La Grande Guerra, inoltre, fu un forte incentivo per il settore industriale più moderno, ma acuì ulteriormente le contraddizioni esistenti, causando una crisi sociale che aprì la strada all’ascesa del fascismo.

Nel periodo post-bellico che seguì la Grande Guerra, la legislazione sociale si sviluppò notevolmente, affermando, quale diritto primario del proletariato il principio di tutela dall’indigenza.

La Carta del lavoro fascista sancì l’obbligo per gli organi dello Stato di sorvegliare l’osservanza delle leggi sulla prevenzione degli infortuni e la polizia del lavoro e il successivo R.D. 28 dicembre 1931, n.1684, ne estese la funzione di vigilanza per l’attuazione di tutta la legislazione del lavoro nelle aziende industriali, commerciali, negli uffici, in agricoltura.

Significative per la tutela della salute dei lavoratori furono, inoltre, la legge 26 aprile 1934, n.653, sulla protezione delle donne e dei fanciulli, con precise disposizioni sul trasporto e sollevamento pesi, nonché il successivo R.D. 29 luglio 1927, n. 1443, con il quale vennero stabilite le norme per la disciplina della ricerca e la coltivazione delle miniere.

In particolare, la legge del 1934 vietò alle donne e ai ragazzi di età inferiore ai 16 anni di calarsi all’interno delle zolfare, mentre già da qualche anno prima, nel 1927, era stata sancita per legge la demanialità del sottosuolo.

Queste come le precedenti riforme, furono importanti provvedimenti in quanto miravano a disincentivare lo sfruttamento della manodopera giovanile e minavano le basi di quel sistema di abuso della manodopera giovanile che in Sicilia imperava.

Bambini e ragazzi dai sei ai diciotto anni venivano quasi letteralmente venduti ai padroni delle miniere di zolfo secondo una formula di finanziamento che si chiamava "soccorso al morto": i genitori del bambino ricevevano in anticipo una somma di poche lire in cambio del lavoro del bimbo che sgobbando avrebbe riscattato il prestito.

I carusi erano spesso picchiati e sfruttati, e quando i pestaggi non erano sufficienti, vi era l’usanza di bruciare i polpacci delle gambe con le lanterne per rimetterli di nuovo in piedi; se avessero cercato scampo da questa schiavitù, sarebbero stati catturati e percossi, a volte anche uccisi.

Questi ragazzi schiavi lavoravano fino a 16 ore al giorno tra i bui e roventi cunicoli delle miniere, trasportando in superficie carichi di zolfo che pesavano fino a 25 chili (per più piccoli) e fino a 80 chili per i ragazzi.
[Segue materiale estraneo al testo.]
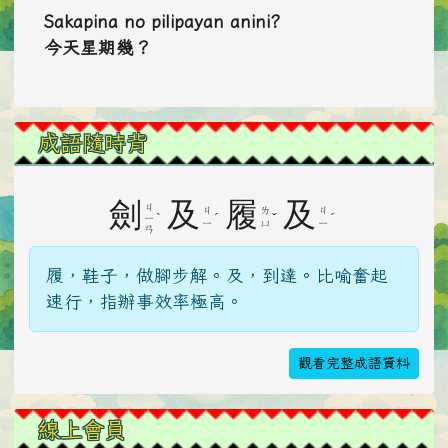
Sakapina no pilipayan anini?
今天星期幾？
成語隨時背
劍
及
履
及
ㄐ
ㄐ
ㄌ
ㄐ
ˋ
ˊ
ˇ
ˊ
ㄧ
ㄧ
ㄩ
ㄧ
ㄢ
履，鞋子，做腳步解。及，到達。比喻奮起
速行，指辦事效率極高。
觀看完整成語資料
線上會員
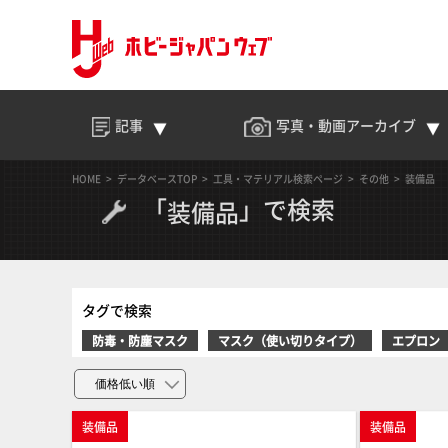
記事
写真・動画
アーカイブ
HOME
データベースTOP
工具・マテリアル検索ページ
その他
装備品
「
」で検索
装備品
タグで検索
防毒・防塵マスク
マスク（使い切りタイプ）
エプロン
装備品
装備品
Tutto ciò costituiva la condizione ideale per lo sviluppo di malattie trasmissibili come le parassitosi intestinale, la pneuconiosi, la denutrizione, la tubercolosi, la malaria e varie forme di intossicazione.

Senza trascurare i rischi causati dagli incendi e disastri che si verificavano spesso nelle miniere quali: distacco di roccia, inalazione di acido solfidrico, intossicazione da CO2 .

Non si contano gli incidenti mortali nelle solfatare ma resta nella memoria quello di Gessolungo, a Caltanissetta, nel 1881: sessantacinque minatori restano uccisi per l'esplosione di una lampada ad acetilene, 19 di loro erano carusi di cui nove rimasero sconosciuti, schiavi senza nome.

La situazione più grave esisteva certamente nelle zolfare, non soltanto perché, a differenza delle miniere sarde e toscane nelle quali i bambini venivano impegnati solo nei lavori all’esterno e i giovani carusi erano sottoposti a sforzi fisici terribili, ma anche perché gli indici di mortalità erano tanto elevati da superare quelli delle stesse miniere carbonifere inglesi, francesi e belghe, strutturalmente molto pericolose.

La Costituzione della Repubblica Italiana, entrata in vigore il 1° gennaio 1948, permeata di spirito sociale, rispose alle istanze più profonde del popolo italiano, espresse dai partiti che si riaffacciavano sulla scena politica del dopoguerra, in una atmosfera incandescente ricca di contrasti spirituali, sociali ed economici.

All’art. 1 l’Assemblea costituente definisce l’Italia una Repubblica democratica, fondata sul lavoro, elevando, così, il lavoro, in una visione politico-programmatica, a nucleo fondamentale della struttura statuale. Emerge, inoltre, tra tutte le disposizioni costituzionali, l’art. 41 il quale, premesso che l’iniziativa economica privata è libera, afferma che “non può svolgersi in contrasto con l’utilità sociale e in modo da recare danno alla sicurezza, alla libertà e alla dignità umana” garantendo, quindi, un’elevata qualità della vita dei lavoratori.